De quoi le Slow Art est-il le nom ?

04/02/2025

Longtemps j’ai buté sur  la notion de Slow Art.

Je comprends assez bien celle de Slow Food au regard du Fast Food, celle d’un Slow au regard d’un Rock, un peu moins celle de la Slow Fashion vs la Fast Fashion, mais pour un Slow Art pur,  je coince. 

Face au Slow Art existe-t-il un Fast Art, un truc du genre vite fait, vite vu, vite oublié et se revendiquant comme tel ? Un mouvement artistique dont la production s’identifierait à un Kleenex ?  

On pense à Jeff Koons, un atelier avec une centaine d’assistants, une production pléthorique dont nombre d’objets sont bons pour l’oubli.

D’accord, mais les ateliers de  Verrocchio, Ghirlandaio et Raphaël ou Rodin devaient bien avoisiné la vingtaine de petites mains et de gros bras, et personne n’a jamais eu l’idée de leur apposer un Kleenex Label. Quoique, dans les faits, un pape se foutait de détruire une oeuvre à la gloire de son prédécesseur quelqu’en soit la valeur artistique. L’oeuvre n’était pas destinée au futur mais seulement au présent.

Il existe bien la définition du collectifPro-création, seulement elle colle de trop près à celle de la cuisine italienne. 

L’ennui avec le lent ou le rapide est ce rapport au temps. On s’y frotte déjà avec l’Impressionnisme et Bergson: Pour l’artiste qui crée une image en la tirant du fond de son âme, le temps n’est plus un accessoire. Ce n’est pas un intervalle qu’on puisse allonger ou raccourcir sans en modifier le contenu. La durée de son travail fait partie intégrante de son travail.

Cette affirmation du philosophe français contrarie la jolie définition de Jed Perl : un art du temps en dehors du temps. Quelle oeuvre s’affranchit du temps ? Aucune !

Par contre le jardin Zen de Kyoto s’inscrit assez bien dans le continuum de la durée Bergsonienne, l’oeuvre perdure par un renouvellement constant. 

Une chose est sûre, le slow se danse à deux, le rythme de l’un influe sur l’autre, le récepteur se doit d’être au diapason de l’artiste. 

Prenons le Saint Matthieu de Michel-Ange à Florence. Ébauchée, la sculpture vous prend et ne  vous lâche plus, chaque coup de gradine retient votre attention, capte votre regard, au contraire d’un David, lisse sur lequel votre regard glisse. Le non finito prolonge le temps, si il existe un commencement il n’existe pas de fin.
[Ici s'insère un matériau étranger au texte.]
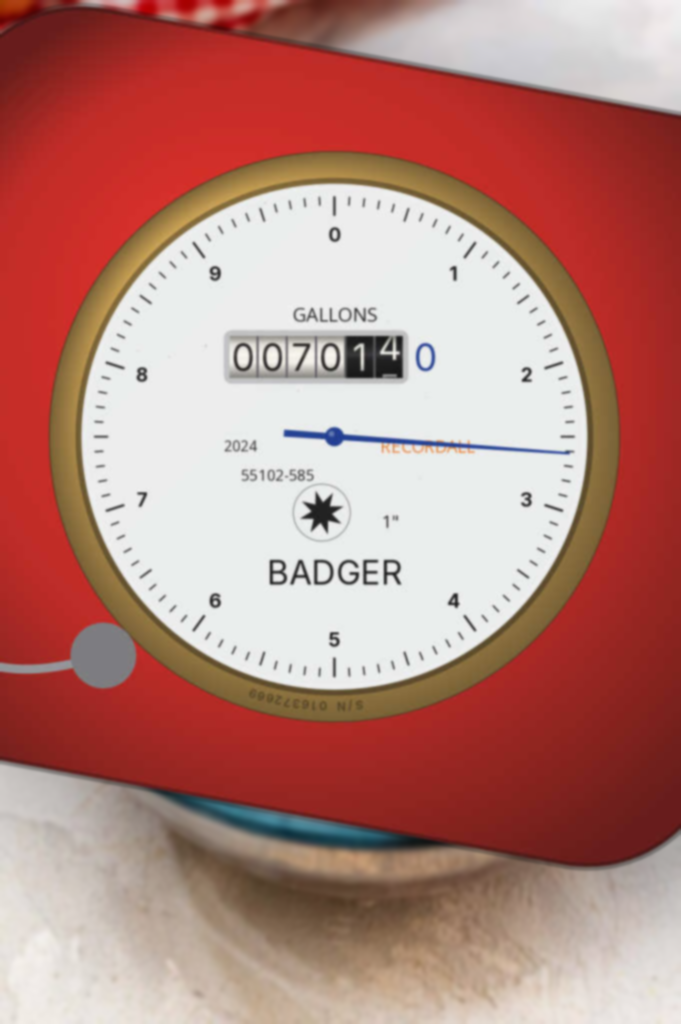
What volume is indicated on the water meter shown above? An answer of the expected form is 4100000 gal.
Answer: 70142.6 gal
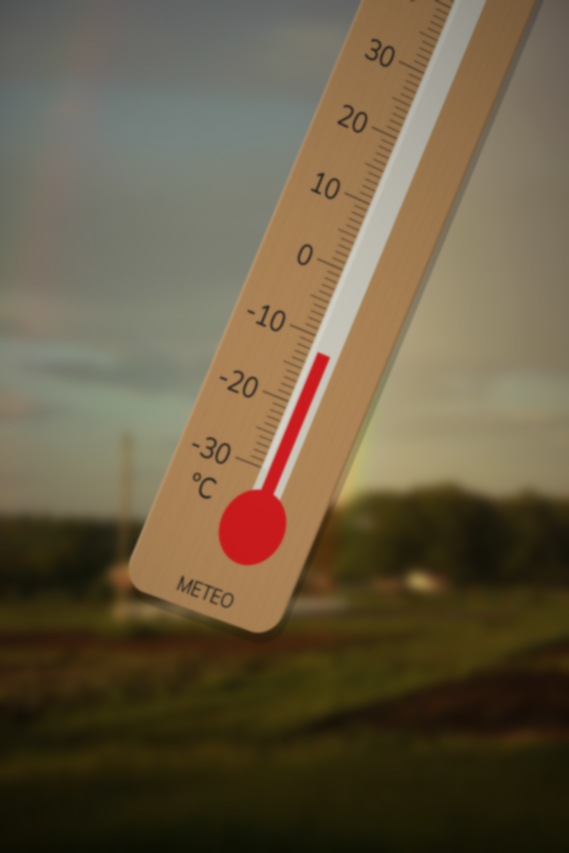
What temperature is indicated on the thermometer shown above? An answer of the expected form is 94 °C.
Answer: -12 °C
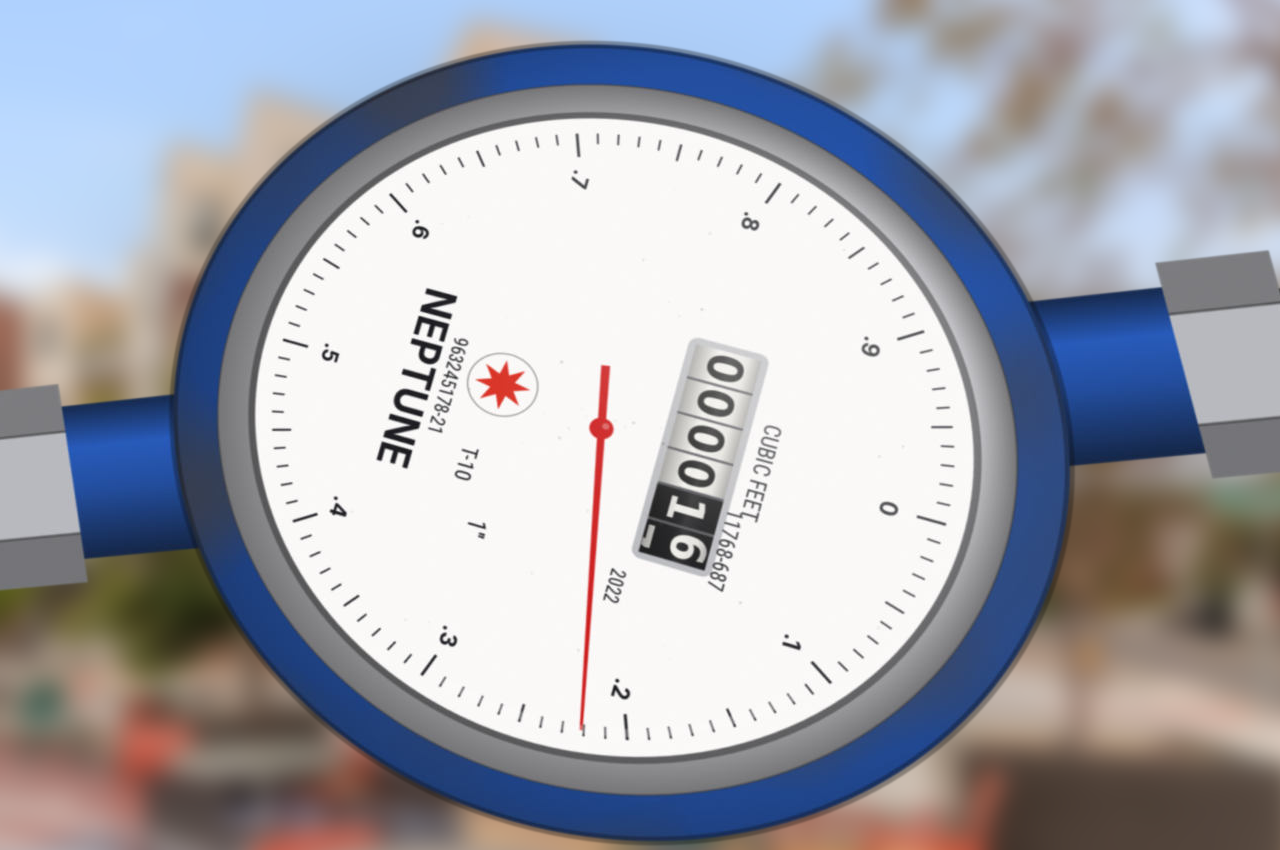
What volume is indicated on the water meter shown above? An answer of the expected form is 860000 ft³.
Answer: 16.22 ft³
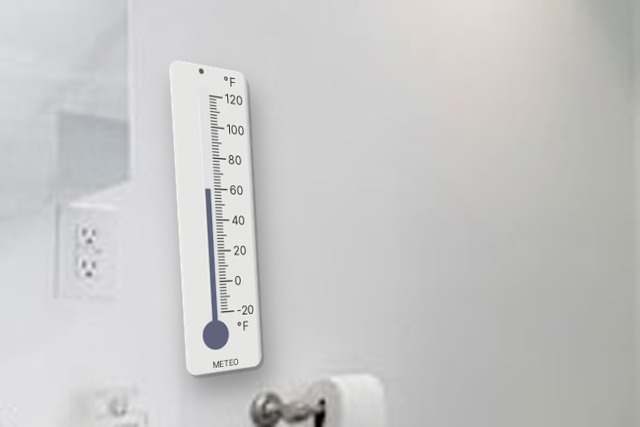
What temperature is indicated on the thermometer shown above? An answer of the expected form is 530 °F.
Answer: 60 °F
Dans ce cas, un slow looking, un regard lent, une scrutation, s’impose à vous. 




Dans l’ouvrage d’Arden Reed sur le Slow Art sont reproduites les oeuvres de Richard Serra, de James Tyrell et les clichés, aux temps de pose interminables, d’Hiroshi Sugimoto. Le ressenti du regard porté sur ces reproductions s’approche du vide, la dimension interactive proposée par le vif, le motif est absente.

La clé est là, le Slow Art se vit, il ne se regarde pas seulement, il s’agit d’une approche esthétique du temps. Elle vous est propre, unique et non transmissible à l’autre.